Turkey’s Unwise Pivot to the East
In January, Turkish Prime Minister Recep Tayyip Erdogan said that because his country’s talks to join the European Union had stalled, he might seek instead to join China and Russia in the Shanghai Cooperation Organization.
Few took the threat seriously; Turkey has been a member of the North Atlantic Treaty Organization since the 1950s. Yet the government’s decision late last month to award a $3 billion air and missile defense system contract to a state-run company from China suggests that Erdogan is turning east to look for new security partners.
The China Precision Machinery Import-Export Corp., or CPMIEC, won the contract to co-produce its HQ-9 surface-to-air missile system in Turkey over bids from the makers of U.S. Patriot missiles, Russian S-300s and a French-Italian equivalent. CPMIEC offered to produce the Turkish defense system, T-Loramids, for about $1 billion less than its competitors, and with more flexibility for transferring the technology involved to Turkey. The Chinese also offered to invest in building a technology park on the outskirts of Istanbul.
So there were good, practical reasons to want the Chinese deal, yet from a wider standpoint, the decision suggests Erdogan’s government wants to demonstrate to the West that it can have its defense needs met elsewhere. Erdogan’s disillusionment with the U.S. and the EU has deepened since his statement in January, due to their condemnation of the harsh way in which he dealt with the so-called Gezi Park protests, which he characterized as a foreign plot conducted by terrorists. He has been upset, too, by the failure of the U.S. to intervene militarily in Syria.
Chinese-built missiles, as U.S. officials said in expressing concerns about the deal after it was announced, would not be interoperable with NATO systems, as are the Patriot missiles that Germany installed along Turkey’s border with Syria last year. In putting a Chinese system in place, analysts say, Turkey would forfeit an important NATO radar capability, including for a planned missile defense system that will have its forward radar in southeastern Turkey. This involves top-secret technology that cannot be transferred to non-NATO members, yet Chinese designers would need access to that information if they were to make their system interoperable.
Another worry for the U.S. is CPMIEC’s alleged arms dealings with Iran and Pakistan, which prompted the U.S. to ban any U.S. individual or company from doing business with the Chinese company. President Barack Obama twice warned Erdogan against the deal in recent face-to-face meetings, according to the Turkish Today’s Zaman newspaper. After the news broke, State Department spokeswoman Jennifer Psaki said the administration had conveyed its “serious concerns” to Turkish officials.
Working with CPMIEC would appear to be a cheaper option for Turkey, while giving it more potential to develop its own defense industry. But should cost be the top concern, given the larger ramifications? The Erdogan government’s hesitation -- seen days later, when officials said the deal was still in the negotiation phase and could be reconsidered -- suggests it may be rethinking the ramifications of flirting with Beijing on security.
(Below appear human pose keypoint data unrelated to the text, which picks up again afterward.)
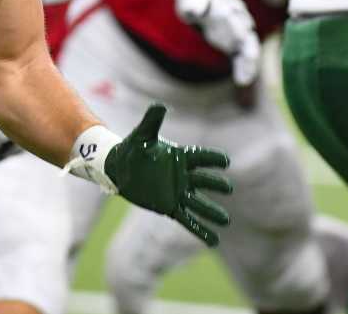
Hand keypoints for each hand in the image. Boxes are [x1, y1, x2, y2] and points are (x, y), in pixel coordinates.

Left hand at [105, 104, 231, 246]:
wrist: (119, 168)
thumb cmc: (132, 148)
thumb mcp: (142, 134)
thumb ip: (152, 121)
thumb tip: (159, 106)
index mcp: (180, 156)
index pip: (200, 157)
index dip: (212, 159)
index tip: (225, 161)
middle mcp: (183, 175)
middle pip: (203, 180)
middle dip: (215, 184)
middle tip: (228, 188)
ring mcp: (178, 192)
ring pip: (199, 204)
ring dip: (212, 212)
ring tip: (227, 221)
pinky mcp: (170, 207)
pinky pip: (189, 220)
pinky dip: (201, 230)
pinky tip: (214, 241)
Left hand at [177, 0, 259, 86]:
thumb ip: (192, 5)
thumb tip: (194, 11)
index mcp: (228, 4)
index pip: (234, 14)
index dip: (236, 23)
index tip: (240, 37)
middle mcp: (239, 18)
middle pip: (247, 32)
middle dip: (248, 45)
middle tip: (251, 57)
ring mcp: (240, 31)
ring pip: (249, 47)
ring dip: (249, 62)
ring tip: (246, 78)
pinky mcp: (236, 44)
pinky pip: (242, 57)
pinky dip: (243, 69)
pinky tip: (242, 81)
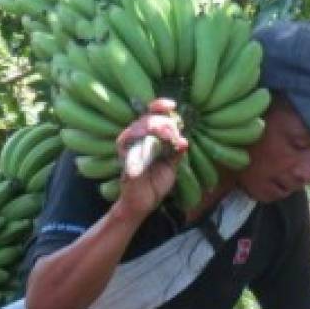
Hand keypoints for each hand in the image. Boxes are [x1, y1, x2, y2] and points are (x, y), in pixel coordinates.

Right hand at [114, 99, 186, 219]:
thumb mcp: (172, 165)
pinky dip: (142, 147)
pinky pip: (130, 148)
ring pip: (137, 128)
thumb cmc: (155, 182)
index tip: (172, 105)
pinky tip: (153, 149)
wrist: (144, 203)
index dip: (160, 106)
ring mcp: (128, 149)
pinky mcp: (124, 160)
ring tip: (168, 136)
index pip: (151, 114)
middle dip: (163, 122)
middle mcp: (135, 139)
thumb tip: (184, 141)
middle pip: (147, 119)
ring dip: (154, 128)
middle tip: (173, 133)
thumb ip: (176, 152)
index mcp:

Turkish officials have denied that U.S. pressure is a factor.
From a geopolitical standpoint, selling arms to Turkey makes sense for China, whose influence in the Middle East has been on the rise, if unevenly so. The Chinese have deepened their economic ties with countries such as Jordan, a strong U.S. ally. Increasing bilateral trade volumes and high-level meetings clearly demonstrates China’s interest in the region -- China’s trade with Arab nations more than quadrupled to $200 billion from 2004 to 2011, and the government has targeted a figure of $300 billion by 2014. In Libya, where 35,000 Chinese workers had to be evacuated during the 2011 uprising against former President Muammar Qaddafi, it became clear that this scale of involvement in the Middle East has security implications for China.
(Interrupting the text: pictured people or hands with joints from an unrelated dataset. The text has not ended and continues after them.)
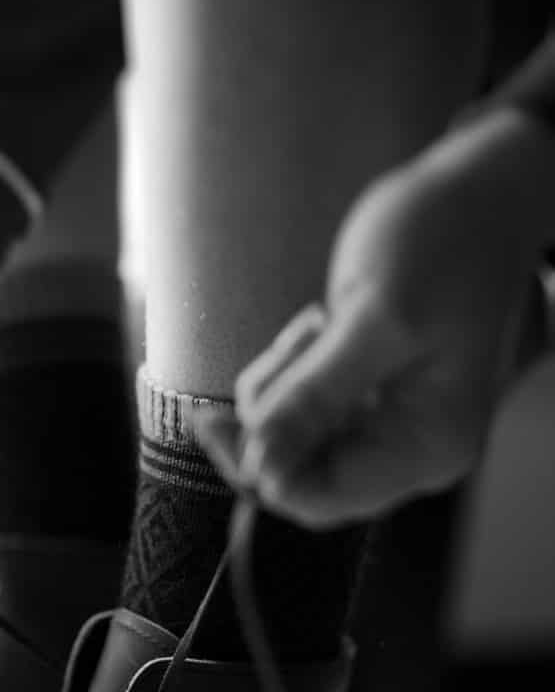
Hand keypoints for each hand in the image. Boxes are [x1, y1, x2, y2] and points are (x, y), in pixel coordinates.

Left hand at [210, 110, 554, 525]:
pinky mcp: (372, 394)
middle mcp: (415, 449)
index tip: (210, 418)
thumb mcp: (373, 320)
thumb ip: (314, 401)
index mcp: (429, 445)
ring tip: (322, 321)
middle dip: (273, 416)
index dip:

For Turkey, the tie makes less sense. The two countries are on opposite sides of the global standoff over the Syrian war, with Turkey supporting the rebels and pushing for a stronger response from the West, while China has joined Russia at the United Nations in protecting President Bashar al-Assad’s regime. The two countries’ positions on Iran’s controversial nuclear program also don’t line up. And China was a harsh critic of NATO operations in the Balkans in the 1990s, which Turkey strongly supported.
So if Erdogan does continue to seek Chinese military cooperation, what could that mean for any future Middle East conflict? As the U.S. to some extent pulls back from the region in coming years, implementing its own “pivot to Asia,” this may open a space for China, which wants a bigger role in the Middle East to meet soaring energy needs. China, however, has no track record of sharing the values that the West -- including Turkey, as a long-standing democracy in the region -- has promoted there. Erdogan, therefore, has no way of knowing whether China will share Turkey’s priorities in future crises, and the split over Syria is only the latest and most obvious indicator that it probably won’t. The last thing Turkey needs is to make itself dependent on a major military power that it can’t trust in its own neighborhood.
(Cenk Sidar is the managing director of Sidar Global Advisors, a Washington-based political risk assessment and advisory firm.)